The alienation born of migration and cultural displacement persists as an ever-present tension. Luo’s practice mines profundity from the quotidian, believing “simple visual languages pierce the heart’s softest chambers.” Minute epiphanies become leitmotifs in her oeuvre. Since Walking, her works have embraced a deliberate ambiguity, offset by imaginative expansiveness: “Memory manifests as imagery hovering between lucidity and haze—precisely as it operates in lived experience.” Isolated objects accrue ritual weight, constructing psychological vastness within finite borders. The Magnolia series intensifies this gaze: a centenarian magnolia in her Biel garden resonates across time with Robert Walser (the Swiss modernist writer who once walked those same streets). Outlining petals in monochromatic white, Luo inverts liubai’s logic, treating raw canvas as negative space. Perspectives stretch toward unseen horizons, while a photographic patina cloaks “Eastern origins” within diasporic lived experience.

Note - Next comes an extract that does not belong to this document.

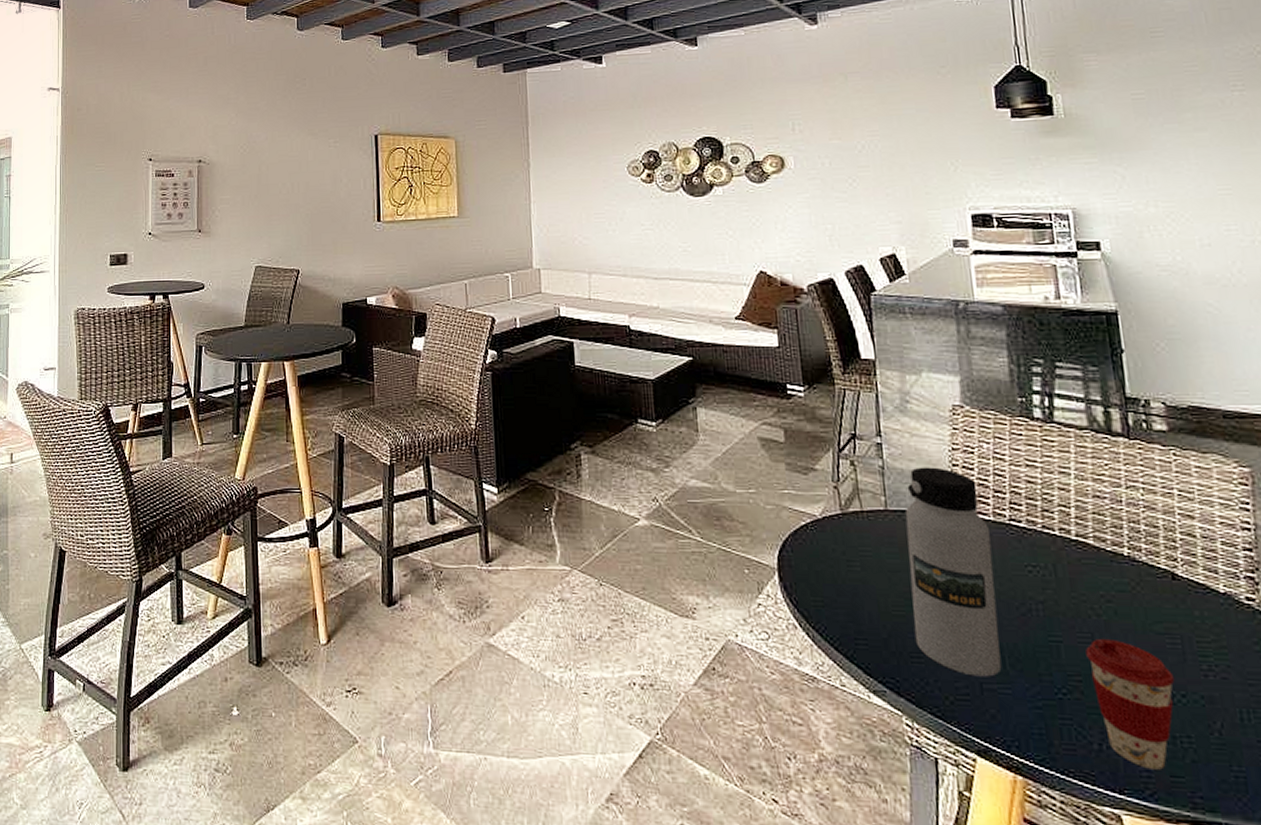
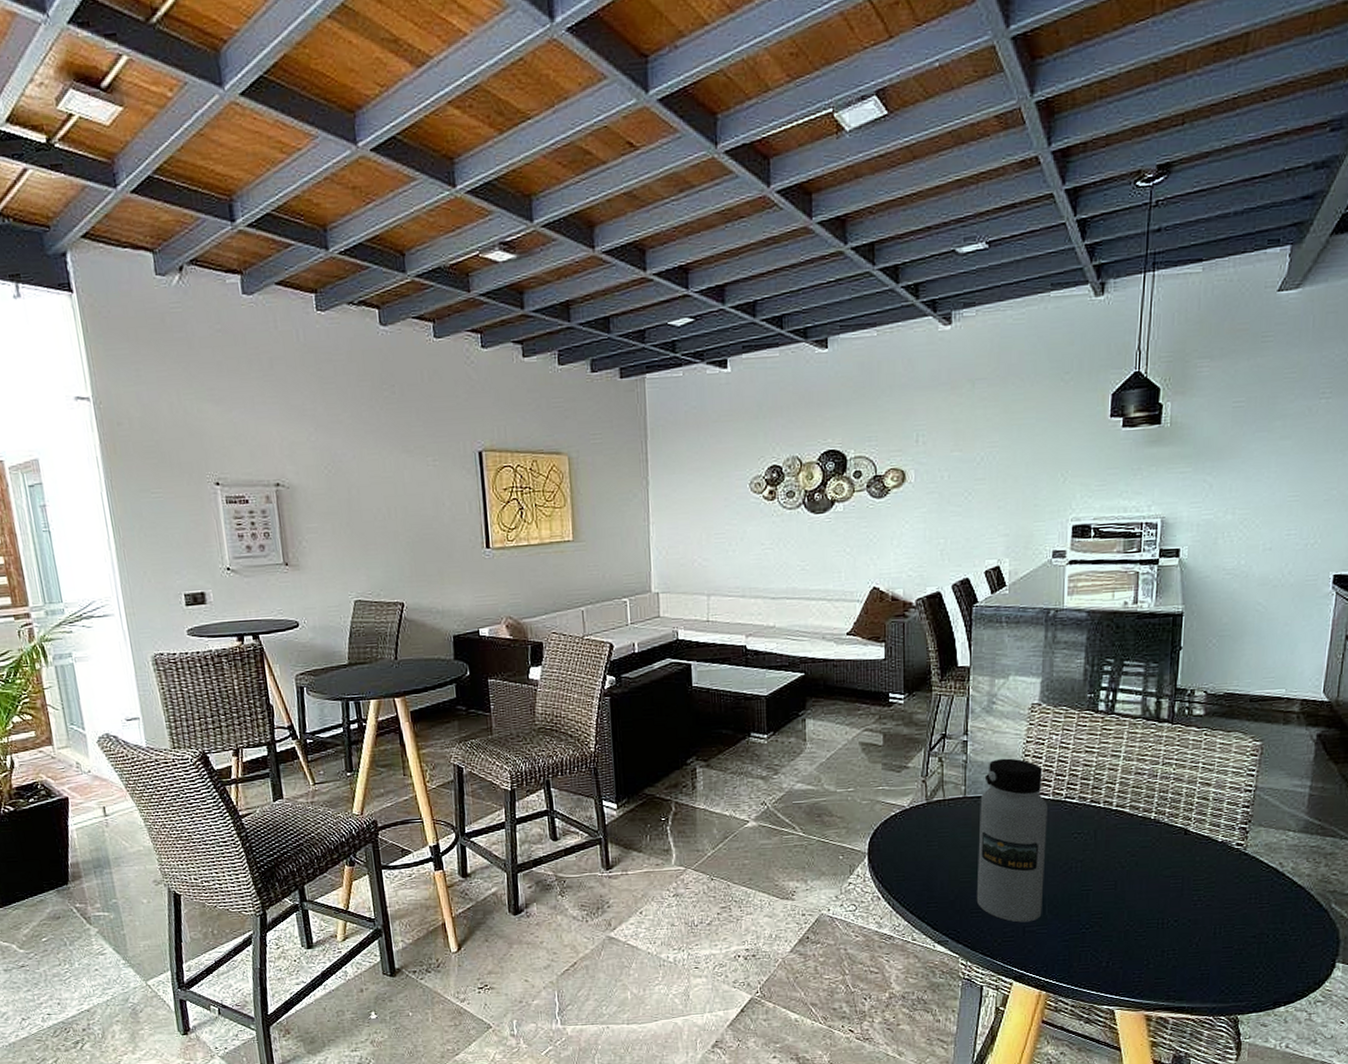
coffee cup: present [1086,638,1175,770] -> none [1109,884,1172,976]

Through shards of daily life, Luo meditates on the “state of being.” This focus on “small things” epitomizes migrant artists’ heightened sensitivity—where once-familiar details mutate under cultural transposition. Memory’s power lies not in resurrecting the past, but in its spiritual tethering to present and future. Luo’s images exist in temporal superposition: faint strokes both resist oblivion and invite reimagining.

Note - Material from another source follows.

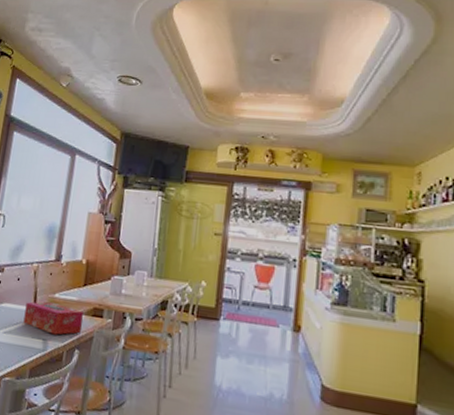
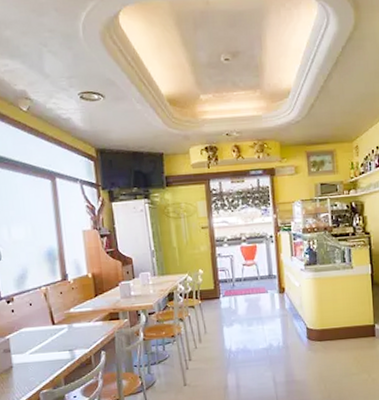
tissue box: present [23,301,84,335] -> none [44,317,102,344]

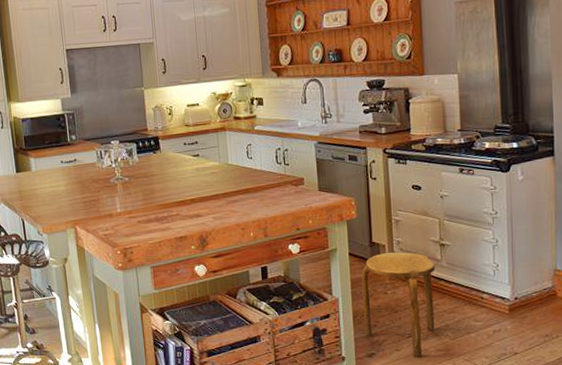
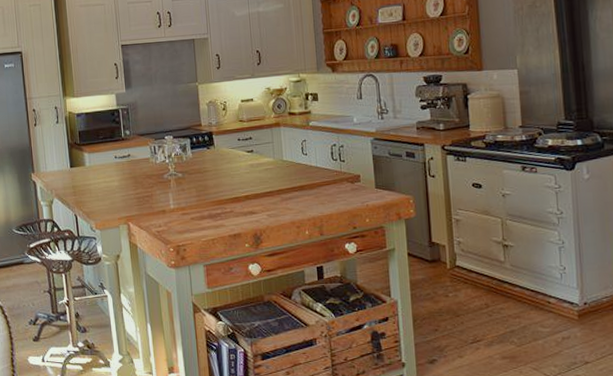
stool: present [362,252,435,358] -> none [421,253,500,365]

Temporality hides within its own genesis, yet memory’s somatic and spiritual imprints surface through marks—time’s signatures in imagination’s ledger. Like clouds (“fluid, fleeting, yet perpetually recomposing”), her scenes evade both naturalistic “reproduction” and subjective “fabulation.” This “in-betweenness” captures memory’s essence: grounded in reality, yet transfigured by affect into the “uncannily familiar.” In this limbo between real and imagined, details oscillate like half-remembered dreams. Amid intercultural collisions, Luo probes visibility’s thresholds—what manifests, what recedes. “Formless clouds harbor latent orders”: her works’ temporal traces guide viewers to subconscious mnemonics, where time and space coalesce into a dialogue of the “Ce lieu, ce moment.”